On the last of these occasions referred to, from a position where he deemed himself beyond the danger of casual observation, Hendrickson searched with his eyes for the object of his undying regard. He saw her, sitting alone, not far distant. Her manner was that of one lost in thought—the expression of her countenance dreamy, and overcast with a shade of sadness. How long he had been gazing upon her face, the young man could not have told, so absorbed was he in the feelings her presence had awakened, when turning almost involuntarily his eyes caught the gleam of another pair of eyes that were fixed intently upon him. So suddenly had he turned, that the individual observing him was left without opportunity to change in any degree the expression of his eyes or countenance. It was almost malignant. That individual was Leon Dexter.
In spite of himself, Hendrickson showed confusion, and was unable to return the steady gaze that rested upon him. His eyes fell. When he looked up again, which was in a moment, Dexter had left his position, and was crossing the room towards Miss Loring.
“It is the fiend Jealousy!” said Hendrickson, as he withdrew into another room. “Well—let it poison all the springs of his happiness, as he has poisoned mine! I care not how keen may be his sufferings.”

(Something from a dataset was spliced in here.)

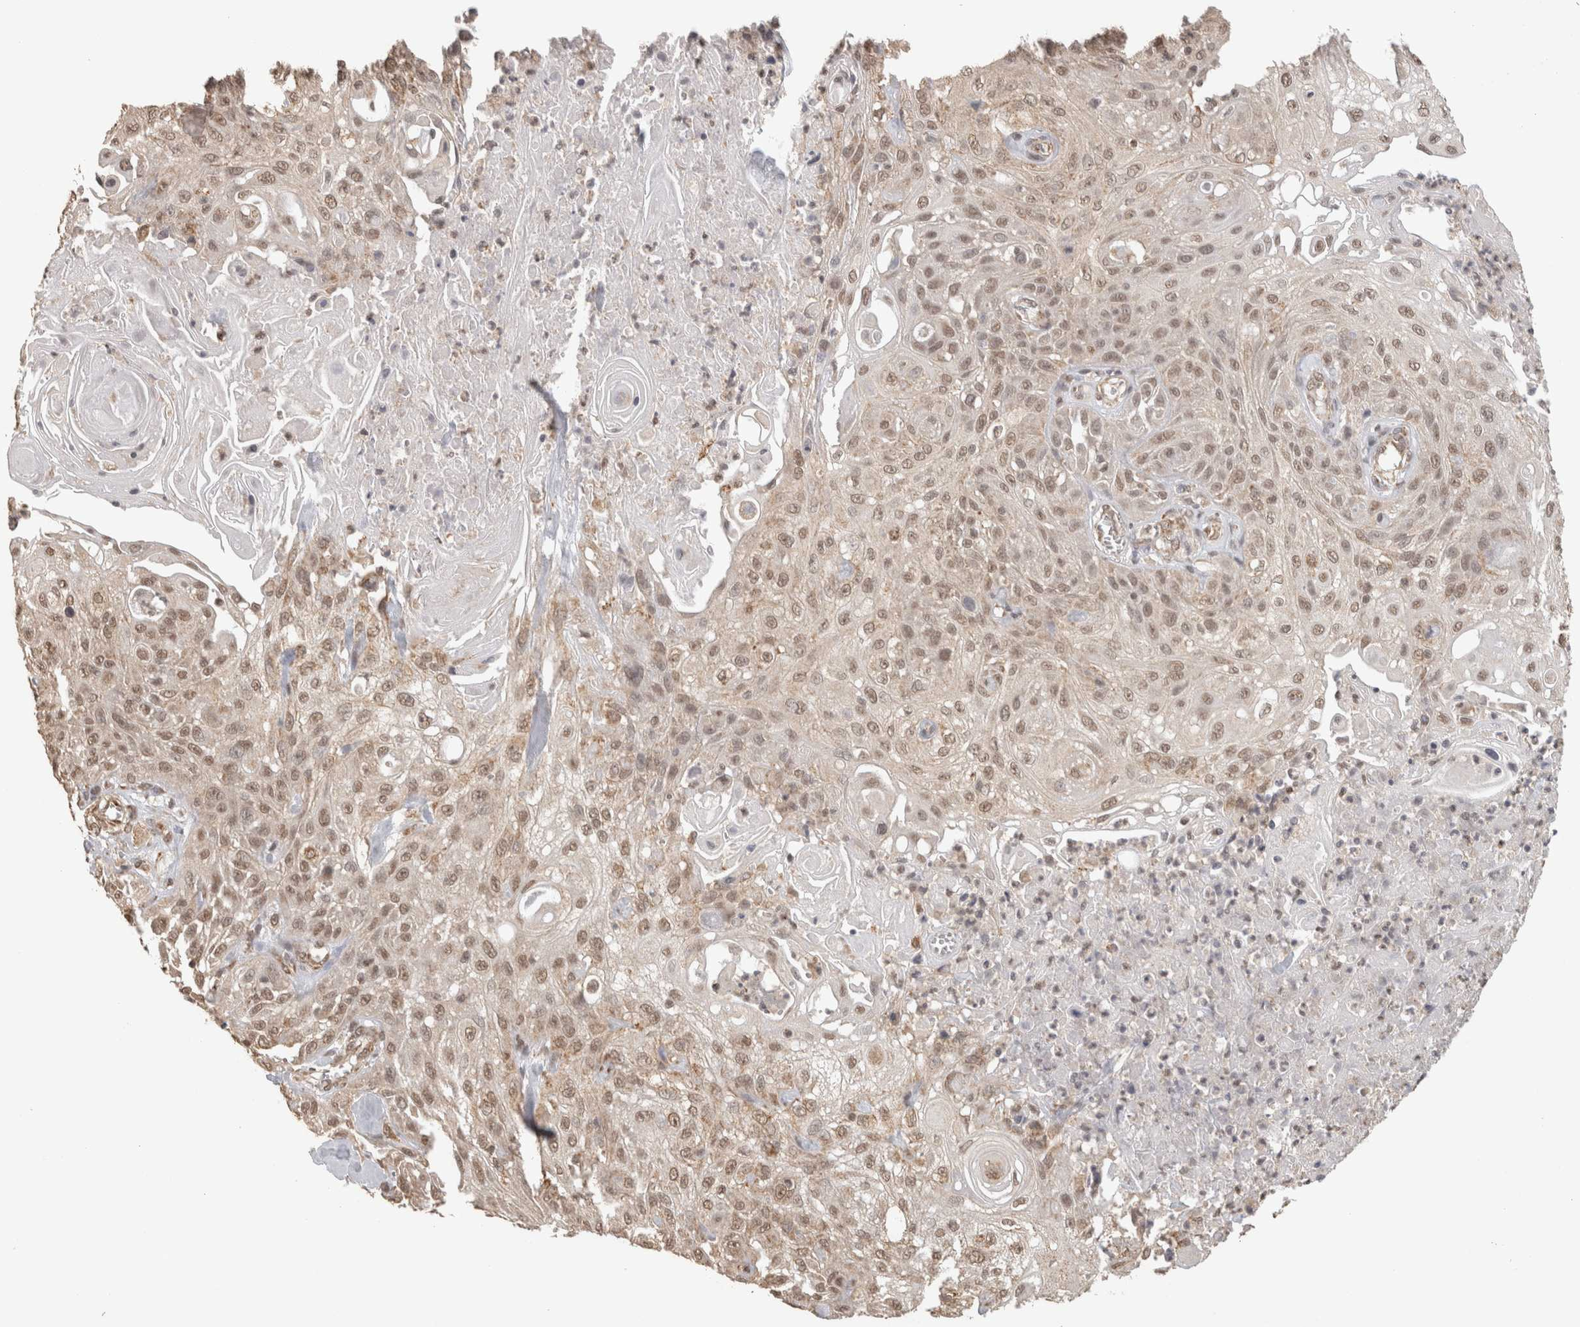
{"staining": {"intensity": "weak", "quantity": ">75%", "location": "nuclear"}, "tissue": "skin cancer", "cell_type": "Tumor cells", "image_type": "cancer", "snomed": [{"axis": "morphology", "description": "Squamous cell carcinoma, NOS"}, {"axis": "topography", "description": "Skin"}], "caption": "Skin cancer stained with a brown dye exhibits weak nuclear positive positivity in approximately >75% of tumor cells.", "gene": "BNIP3L", "patient": {"sex": "male", "age": 75}}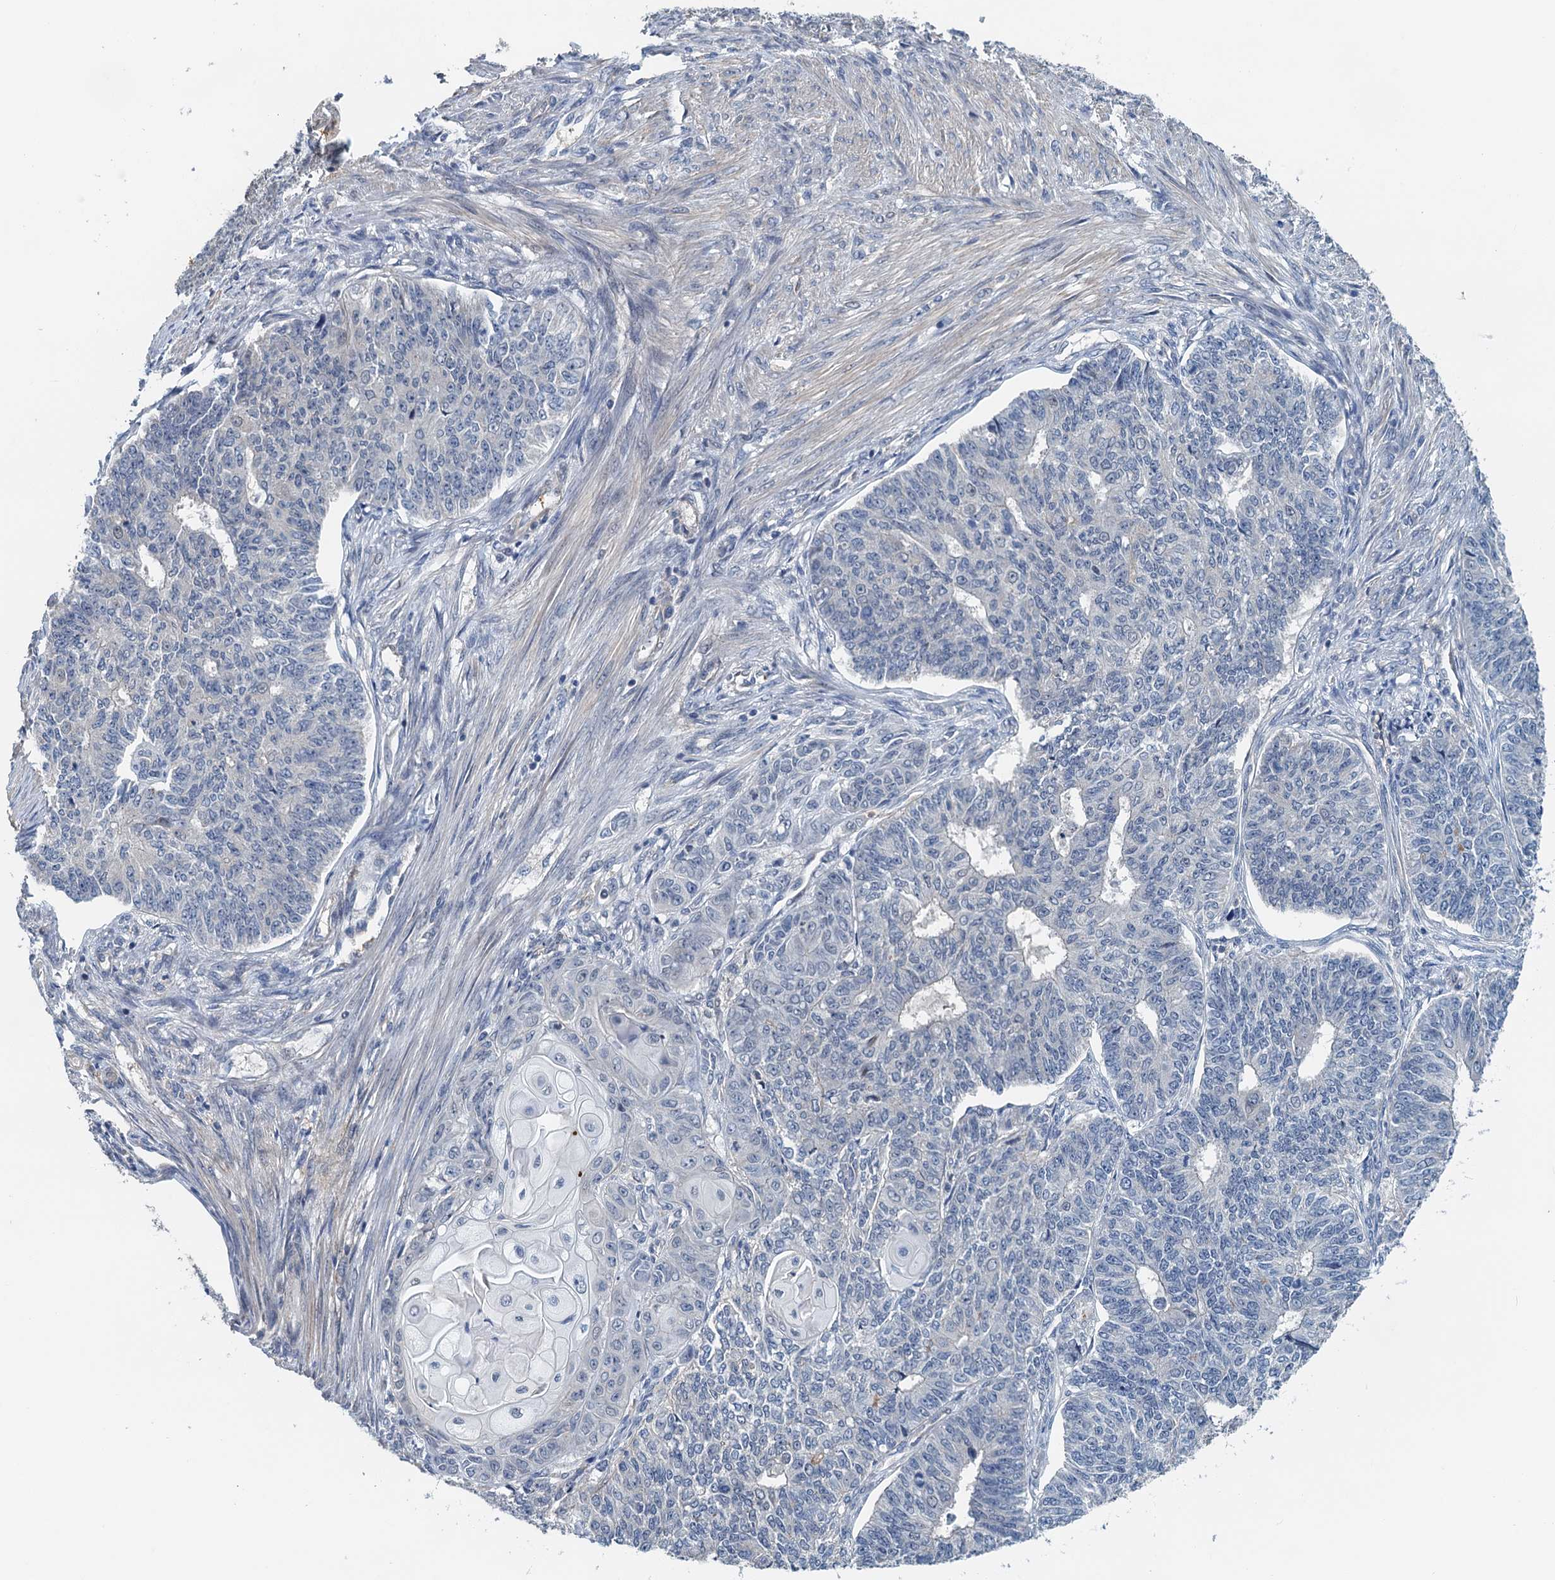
{"staining": {"intensity": "negative", "quantity": "none", "location": "none"}, "tissue": "endometrial cancer", "cell_type": "Tumor cells", "image_type": "cancer", "snomed": [{"axis": "morphology", "description": "Adenocarcinoma, NOS"}, {"axis": "topography", "description": "Endometrium"}], "caption": "Tumor cells show no significant expression in endometrial cancer.", "gene": "ZNF606", "patient": {"sex": "female", "age": 32}}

He spoke with exceeding bitterness.
A few weeks later, and the dreaded consummation came. In honor of the splendid alliance formed by her niece, Mrs. Loring gave a most brilliant wedding party, and the lovely bride stood forth in all her beauty and grace—the admired and the envied. A few thought her rather pale—some said her eyes were too dreamy—and a gossip or two declared that the rich young husband had only gained her person, while her heart was in the keeping of another. “She has not married the man, but his wealth and position!” was the unguarded remark of one of these thoughtless individuals; and by a singular fatality, the sentence reached the ears of Mr. Dexter. Alas! It was but throwing another fagot on the already kindling fires of unhallowed jealousy. The countenance of the young husband became clouded; and it was only by an effort that he could arouse himself, and assume a gay exterior. The prize after which he had sprung with such eager haste, distancing all competitors, was now his own. Binding vows had been uttered, and the minister had said—“What God hath joined together, let not man put asunder.” Yet, even in his hour of triumph, came the troubled conviction that, though he had gained the beautiful person of his bride, he could not say surely that her more beautiful soul was all his own.
And so there was a death’s head at his feast; and the costly wine was dashed with bitterness.
Of what was passing in the mind of Dexter his bride had no knowledge; nor did her keen instincts warn her that the demon of jealousy was already in his heart. Suffering, and the colder spirit of endurance that followed, had rendered her, in a certain sense, obtuse in this direction.